:: Supplied passage ::
# Training Our Self-Classified Data Using ComplEx
This notebook shows how to train embeddings using ComplEx

## Prepare train/valid/test set
Before training, we need to split the original drkg into train/valid/test set with a 9:0.5:0.5 manner.

In [1]:
import dgl

Using backend: pytorch


In [None]:
import pandas as pd
import numpy as np

df = pd.read_csv('../data/triplets.tsv', sep = '\t')

triples = df.values.tolist()

We get 2,063,235 triples, now we will split them into three files

In [None]:
num_triples = len(triples)
num_triples

In [None]:
# Please make sure the output directory exist.
import random
random.seed(0) ## make sure the seedlist is psudo-random
seed = np.arange(num_triples)
random.shuffle(seed)

train_cnt = int(num_triples * 0.9)
valid_cnt = int(num_triples * 0.05)
train_set = seed[:train_cnt]
train_set = train_set.tolist()
valid_set = seed[train_cnt:train_cnt+valid_cnt].tolist()
test_set = seed[train_cnt+valid_cnt:].tolist()

with open("train/triple_train.tsv", 'w+') as f:
    for idx in train_set:
        f.writelines("{}\t{}\t{}\n".format(triples[idx][0], triples[idx][1], triples[idx][2]))
        
with open("train/triple_valid.tsv", 'w+') as f:
    for idx in valid_set:
        f.writelines("{}\t{}\t{}\n".format(triples[idx][0], triples[idx][1], triples[idx][2]))

with open("train/triple_test.tsv", 'w+') as f:
    for idx in test_set:
        f.writelines("{}\t{}\t{}\n".format(triples[idx][0], triples[idx][1], triples[idx][2]))

## Training ComplEx model
We can training the ComplEx model by simplying using DGL-KE command line. For more information about using DGL-KE please refer to https://github.com/awslabs/dgl-ke.

Here we train the model using 1 GPUs on an AWS p2.xlarge instance.

In [None]:
!DGLBACKEND=pytorch dglke_train --dataset DRKG--data_path ./train --data_files drkg_train.tsv drkg_valid.tsv drkg_test.tsv --format 'raw_udd_hrt' --model_name ComplEx --batch_size 2048 \
--neg_sample_size 256 --hidden_dim 400 --gamma 12.0 --lr 0.1 --max_step 100000 --log_interval 1000 --batch_size_eval 16 -adv --regularization_coef 1.00E-07 --test --gpu 0 --neg_sample_size_eval 10000

## Get Entity and Relation Embeddings
The resulting model, i.e., the entity and relation embeddings can be found under ./ckpts. (Please refer to the first line of the training log for the specific location.)

:: What you have to do ::
Copy the part of the ComplEx training notebook between "import random" and "train_set = train_set.tolist()", inclusive. Work only from the ComplEx training notebook.

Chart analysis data

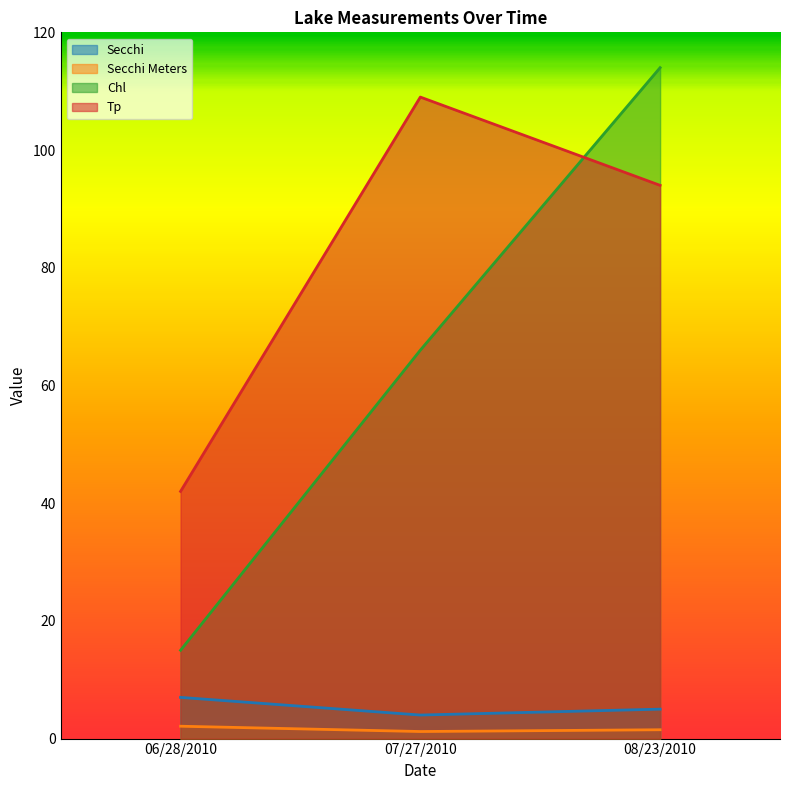

What is the average value of the Tp series?

81.7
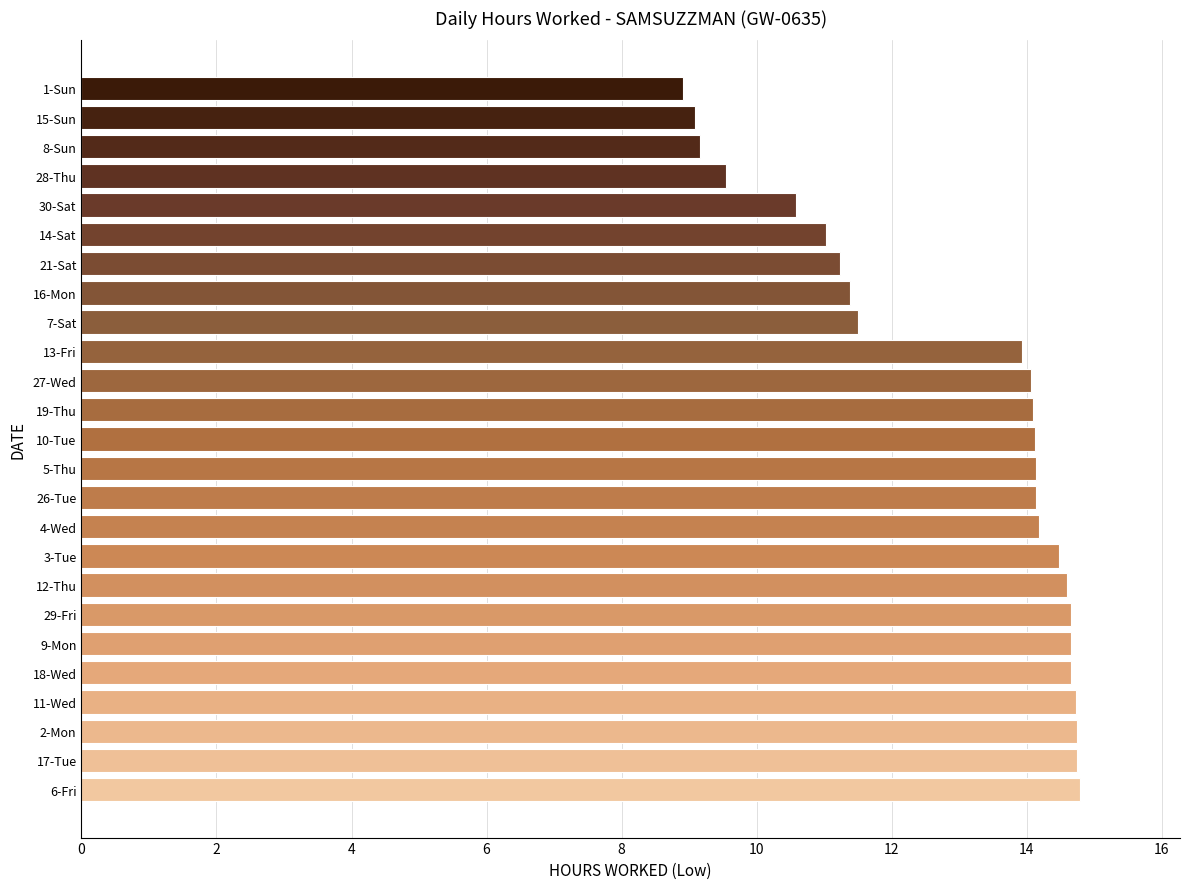

Is it true that the value at 1-Sun is 8.9?

True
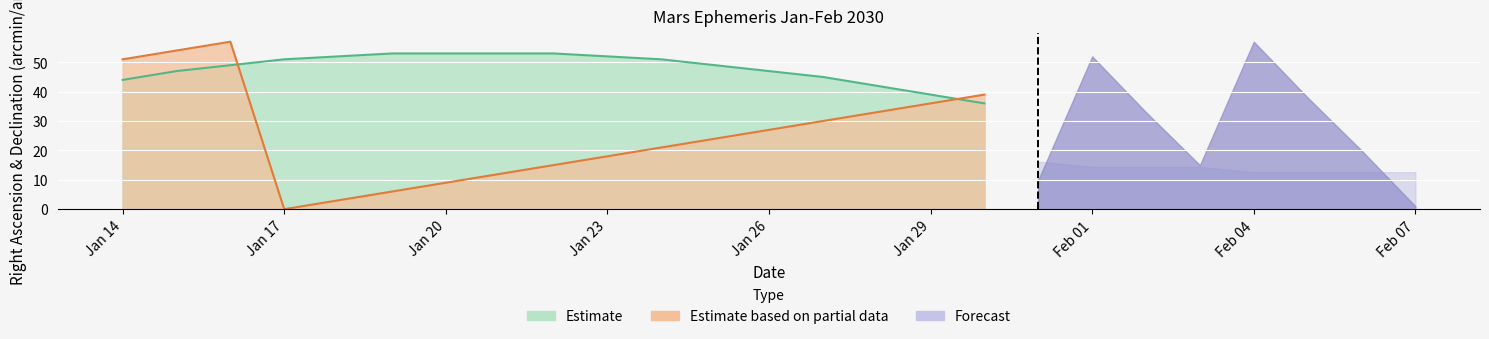

How many intersections are there between RA_min and RA_sec?

3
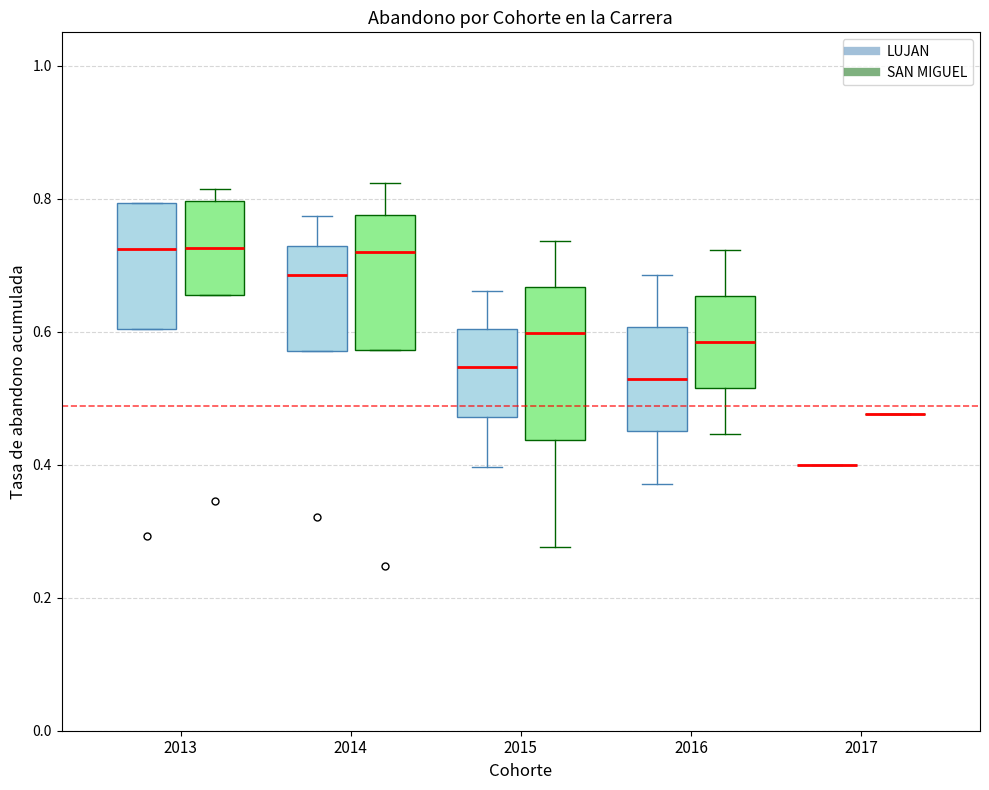

Reading left to right, transcribe this box plot: for each box, give where its median line is, the range the box spans, and where its two whiskers end, as read against the y-axis. The values are not printed on the chart, so give them approximately, as read against the axis.

2013 (LUJAN): median 0.72, box 0.60 to 0.80, whiskers 0.60 to 0.80
2013 (SAN MIGUEL): median 0.72, box 0.66 to 0.80, whiskers 0.66 to 0.82
2014 (LUJAN): median 0.68, box 0.58 to 0.72, whiskers 0.58 to 0.78
2014 (SAN MIGUEL): median 0.72, box 0.58 to 0.78, whiskers 0.58 to 0.82
2015 (LUJAN): median 0.54, box 0.48 to 0.60, whiskers 0.40 to 0.66
2015 (SAN MIGUEL): median 0.60, box 0.44 to 0.66, whiskers 0.28 to 0.74
2016 (LUJAN): median 0.52, box 0.44 to 0.60, whiskers 0.38 to 0.68
2016 (SAN MIGUEL): median 0.58, box 0.52 to 0.66, whiskers 0.44 to 0.72
2017 (LUJAN): box collapsed to a line at 0.40, whiskers 0.40 to 0.40
2017 (SAN MIGUEL): box collapsed to a line at 0.48, whiskers 0.48 to 0.48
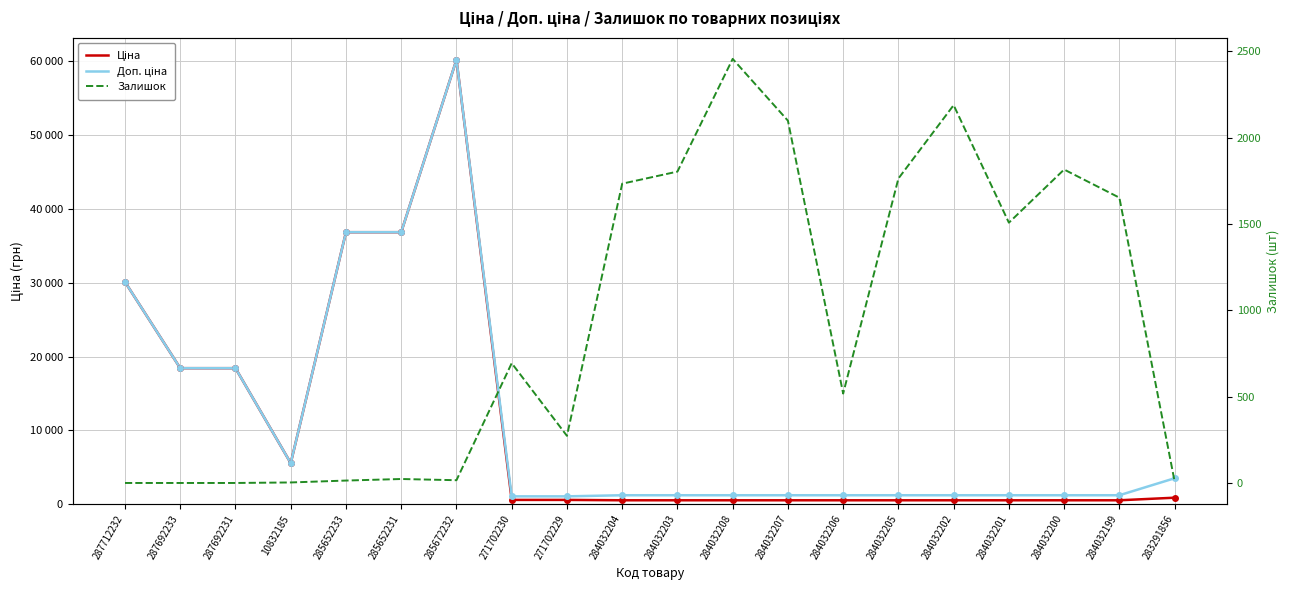

Which series ends up on top after the final intersection of Залишок and Доп. ціна?

Доп. ціна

:: Solution to the problem ::
import random
random.seed(0) ## make sure the seedlist is psudo-random
seed = np.arange(num_triples)
random.shuffle(seed)

train_cnt = int(num_triples * 0.9)
valid_cnt = int(num_triples * 0.05)
train_set = seed[:train_cnt]
train_set = train_set.tolist()